「燻り/黒川博行」を読んだ
散歩中、Tsutaya馬事公苑で買って読んでみた黒川博行の「燻り」(角川文庫)について。
これ、燻(くすぶ)り続ける男達が起こした9つの事件を描いた短編集。うだつの上がらない組員がチャカを預けられつかまる「燻り」、パチンコ点を強請る2人組の「腐れ縁」、ある社長令嬢の不倫現場を隠し撮りしたビデオでその会社を強請る「地を払う」、同日同時刻に同じ手口で侵入した強盗容疑者の容疑者となった空き巣の「二兎を追う」、古物美術品売買から過去の犯罪が露呈する「夜飛ぶ」、見つかった頭蓋骨で偽装する住職夫婦「迷い骨」、妻と別れたい画家の大学教授の「タイト・フォーカス」、男と共謀し資産家の夫を自殺に見せかける若妻の「忘れた鍵」、そしてデート嬢殺害の容疑をかけられた高校教師の「錆」...。

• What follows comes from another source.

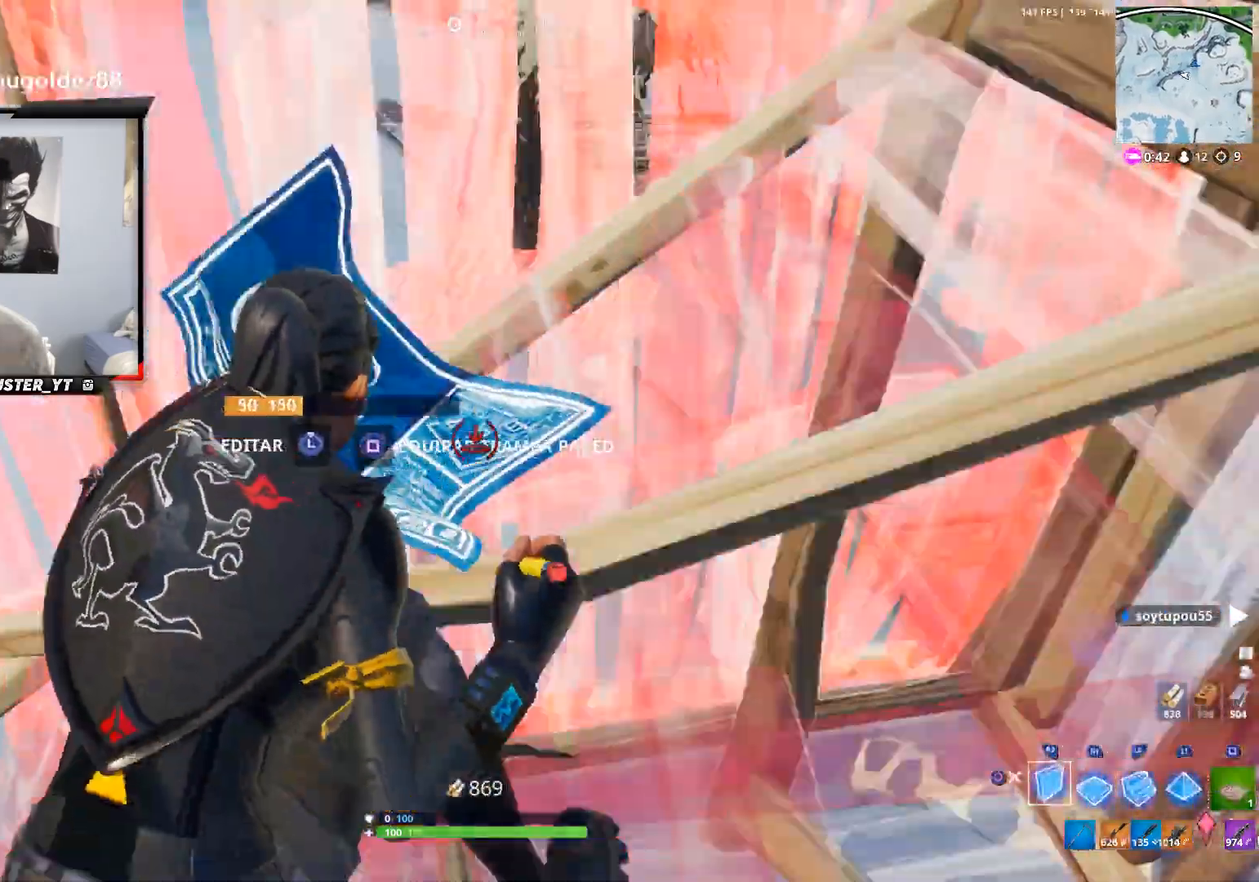
{"dt_ms": 500, "buttons": [], "left_stick": "up-left", "right_stick": "center", "events": [[167, "right_stick", "up-left"], [267, "left_stick", "up-left"], [333, "CROSS", "down"], [333, "right_stick", "center"], [467, "CROSS", "up"]]}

どれもこれも関西アンダーグラウンドで燻(くすぶ)り続け、蠢く男たちがシノギを削る9つの話が収録されている。何をやっても上手く行かず、ツいてない落ち目状態をサスペンス風に謎解き風に描かれていんだけど、人間味を感じさせる小悪人がいい。
でもやっぱり面白いのは関西弁の会話たち。
「分かった。100や。100万出そ」
「なんとセコい取引や。子供の飴代やないんでっせ」
「300や。それで手を打と」
「ねえ、新井さん、バナナの叩き売りとちがうんやで」
「500。これがいっぱいや」
「もうええ。よう分かった。ディスクの使い途はおれが考える。2度と電話はかけへん」
「くそっ、1千万や」──(「腐れ縁」より)
たまーに読みたくなる黒川博行作品だった。